*ASSIGNED TASK A:*
Copy the text read from the records below line for line, leaving out the pictures.
BEGIN TEXT SHOWN
J. J. M. Halls et al., Nature 376 (1995), 498 proposed a photovoltaic cell comprising two continuous separated phases of conjugated polymers. In order to prepare this cell, a solution of a mixture of polymers was spincast onto a substrate. The mixture spontaneously separated into a dendritic bicontinuous phase with phase separation on a nanometer scale. Accordingly, the average distance between the point of light absorption and the junction between the two polymer phases was reduced to be less than the mean free paty of the quasiparticles created by the light absorption. In a solar cell prepared by the above-mentioned process each phase was in contact with both electrodes. In a further paper by M. Granström et al., Nature 395 (1998), 257 it was proposed to apply each of the two polymers to a separate substrate coated with an appropriate electrode and laminate the two parts thus created together in order to form a solar cell.
Although these approaches overcome the problem of a high temperature sintering step encountered with the metal oxide structures, they still have a drawback in that the interface between the two phases is established in a random manner so that the potential benefits of an interface having variations on a nanometer scale can not be fully achieved.
It is the object of the present invention to provide a method of preparing an electronic structure having variations on a nanometer scale with high predictability and in a controlled manner and to provide a new class of such structures having more precisely defined features on a nanometer scale.
This object is accomplished by an electronic device comprising two adjacent regions of materials with different electric properties, which is characterized in that one of the regions is formed by a columnar structure of a discotic liquid crystal material, said structure having interspaces defined between columns of said discotic liquid crystal material, said interspaces being part of the other region and comprising a second material having electric properties different from that of said discotic liquid crystal. Preferably, the columnar structure is stabilized, e.g. by cross-linking or by other suitable means, so that it is especially thermally and chemically stable and the columnar order is not destroyed or disturbed during the operation of the device, e.g. when heating up. A typical length scale for the interspaces is less than 100 nm and for most applications less than 10 nm.
Said two regions may form a bicontinuous phase separated system, the two phases interleaving each other in the region of the columns.
The invention may provide that the interspaces are filled with an amorphous phase.
Alternatively, it may be provided that the device comprises intercalated columns of two different discotic materials.
According to a specific embodiment said discotic material and said second material filling the interspaces between the columns of said discotic material are of a different conductivity type (p-type, n-type) so that a p-n junction is formed in the region of said columns.
The discotic material may especially be chosen from the group consisting of phthalocyanines and triphenylenes.
Especially said discotic material may comprise a triphenylene substituted with an acceptor group. It is preferred that said acceptor group is a trifluorosulphonic acid derivate.
END TEXT SHOWN
*ASSIGNED TASK B:*
In the text on discotic liquid crystal devices, what is the typical length scale of the interspaces for most applications?
BEGIN PROVIDED MATERIAL
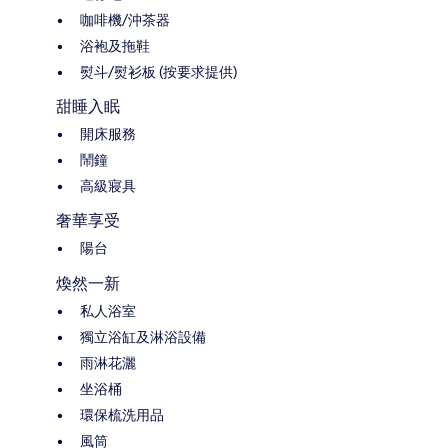
咖啡機/沖茶器
浴袍及拖鞋
熨斗/熨衫板 (按要求提供)
甜睡入眠
開床服務
鬧鐘
高級寢具
奢華享受
陽台
煥然一新
私人浴室
獨立浴缸及淋浴設備
雨淋花灑
坐浴桶
環保梳洗用品
風筒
END PROVIDED MATERIAL
*RESPONSE AREA A:*
咖啡機/沖茶器
浴袍及拖鞋
熨斗/熨衫板 (按要求提供)
甜睡入眠
開床服務
鬧鐘
高級寢具
奢華享受
陽台
煥然一新
私人浴室
獨立浴缸及淋浴設備
雨淋花灑
坐浴桶
環保梳洗用品
風筒

*RESPONSE AREA B:*
Less than 10 nm.